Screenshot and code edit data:
=-=-=-=-=
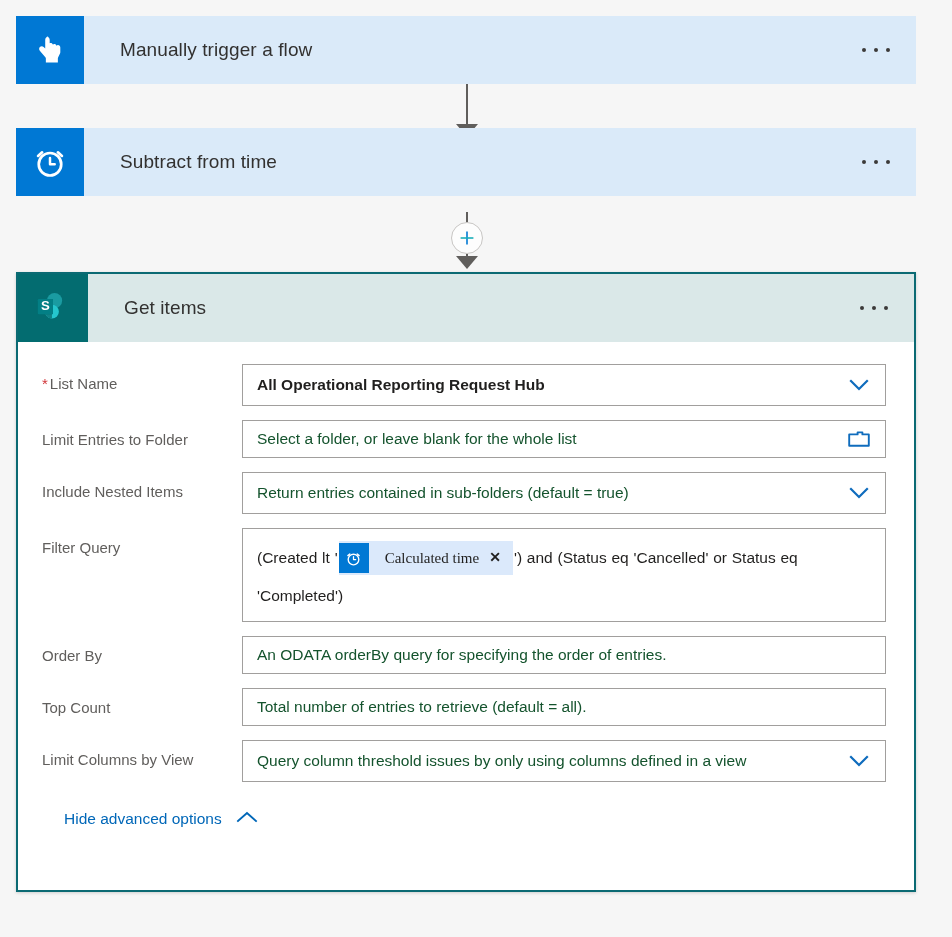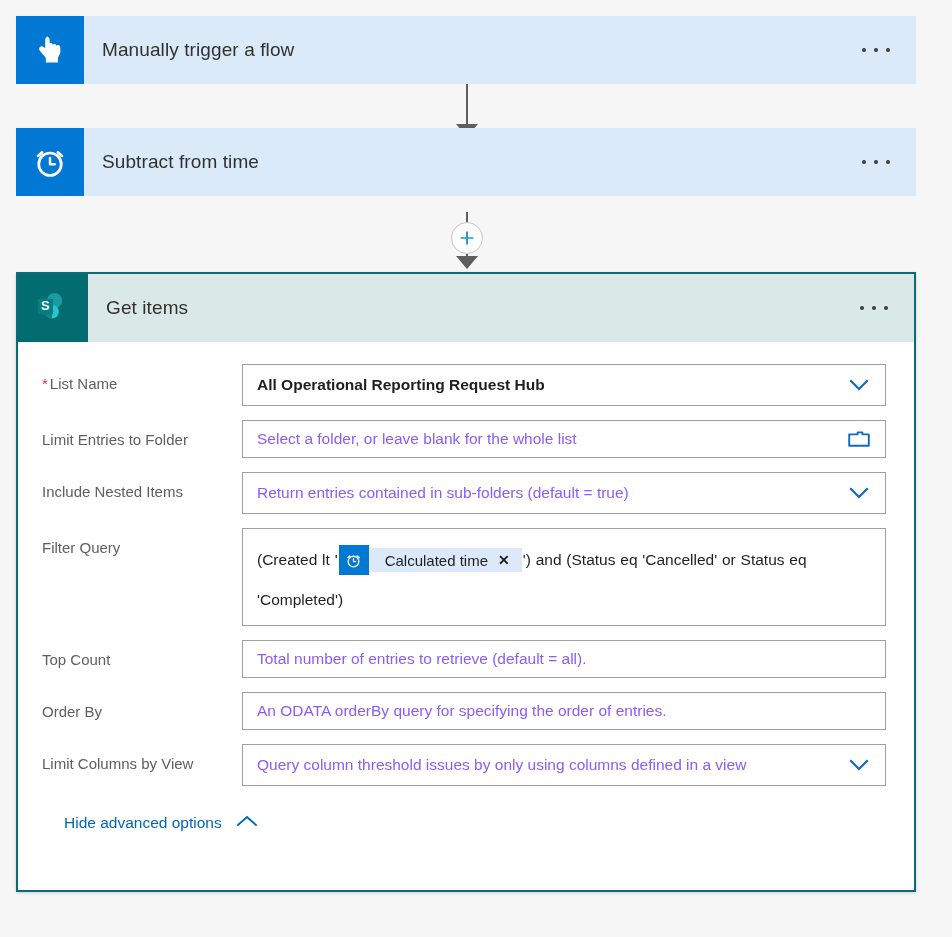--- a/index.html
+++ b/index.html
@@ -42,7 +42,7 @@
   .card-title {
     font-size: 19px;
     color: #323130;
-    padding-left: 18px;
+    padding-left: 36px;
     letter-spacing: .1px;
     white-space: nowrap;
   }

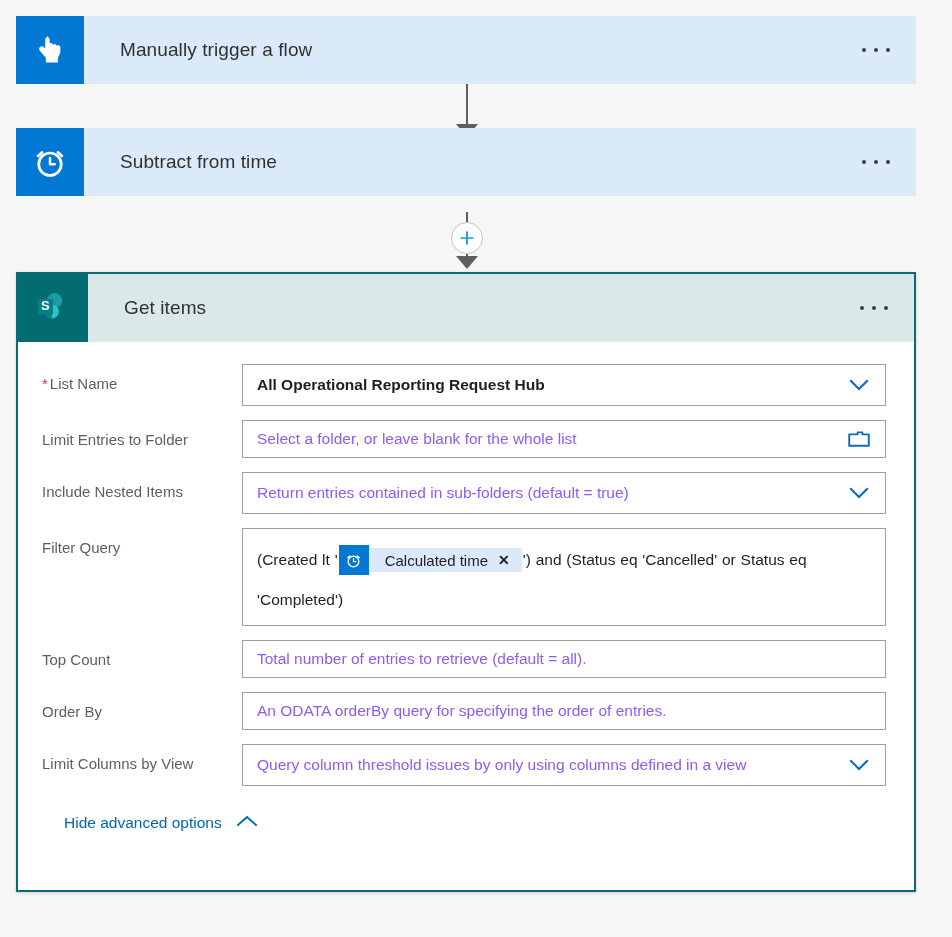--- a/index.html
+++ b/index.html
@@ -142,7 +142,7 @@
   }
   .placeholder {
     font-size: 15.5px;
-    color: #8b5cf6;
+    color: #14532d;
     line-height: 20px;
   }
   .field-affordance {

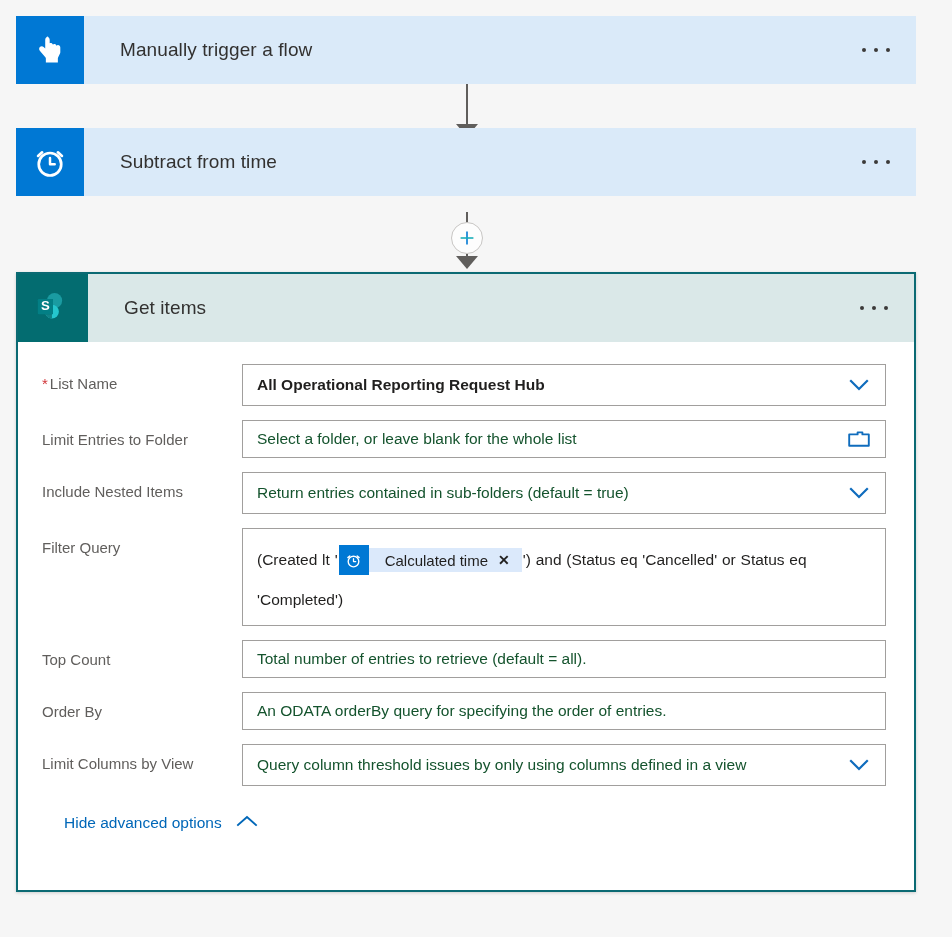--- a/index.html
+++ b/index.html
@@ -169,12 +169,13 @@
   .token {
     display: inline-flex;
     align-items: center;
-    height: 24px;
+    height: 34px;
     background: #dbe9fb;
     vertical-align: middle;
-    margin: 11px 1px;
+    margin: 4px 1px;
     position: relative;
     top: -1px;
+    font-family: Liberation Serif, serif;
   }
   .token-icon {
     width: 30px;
=-=-=-=-=
Copy whichever lines of the records above contain the word "align".

     align-items: center;
     vertical-align: middle;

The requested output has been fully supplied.